Dans ce scénario, on assiste à une désescalade partielle de la question ukrainienne, même si la rivalité avec l’Occident demeure. Moscou gère habilement ces rivalités, les facilitant lorsque cela est possible, et surchargeant ainsi l’Occident d’actifs toxiques sous la forme de resquilleurs et de libéraux enflammés. Dans le même temps, elle continue de jouer le jeu sur tous les fronts de l’agenda mondial – de l’action climatique au contrôle des armements.

Quelle direction prendre ?

Le premier scénario comporte évidemment des risques importants pour la Russie. Pour l’Occident, il est également indésirable, mais il présente aussi quelques avantages sous la forme d’une consolidation accélérée de l’OTAN et de l’épuisement de l’un des principaux adversaires mondiaux.

Le deuxième scénario est tout à fait acceptable pour l’Occident. Pour la Russie, il comporte moins de risques, mais ses avantages sont limités. Son principal danger est l’accroissement progressif de la pression occidentale. Un tel danger existe dans le troisième scénario. L’Occident s’y sent également assez à l’aise, mais le succès de la Russie n’est pas prédéterminé et dépendra de sa patience stratégique, ainsi que de sa capacité à gérer des ressources limitées et à utiliser l’énergie de l’adversaire dans son propre intérêt.

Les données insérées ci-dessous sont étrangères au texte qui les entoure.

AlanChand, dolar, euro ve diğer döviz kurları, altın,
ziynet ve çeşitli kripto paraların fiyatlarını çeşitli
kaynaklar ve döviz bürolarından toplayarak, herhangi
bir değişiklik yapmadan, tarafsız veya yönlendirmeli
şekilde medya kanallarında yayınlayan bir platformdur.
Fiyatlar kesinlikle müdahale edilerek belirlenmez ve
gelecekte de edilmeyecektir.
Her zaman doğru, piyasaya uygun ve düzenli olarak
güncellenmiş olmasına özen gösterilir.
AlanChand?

La principale tâche de l’Occident sera de « calmer » la Russie et d’amener la concurrence dans un mode de ralentissement qui lui convient. La tâche principale de la Russie est d’éviter un excès d’efforts et, en même temps, de ne pas s’enliser dans une confrontation coûteuse, en maintenant et en utilisant les leviers de pression sur l’Occident lorsque ses propres intérêts l’exigent.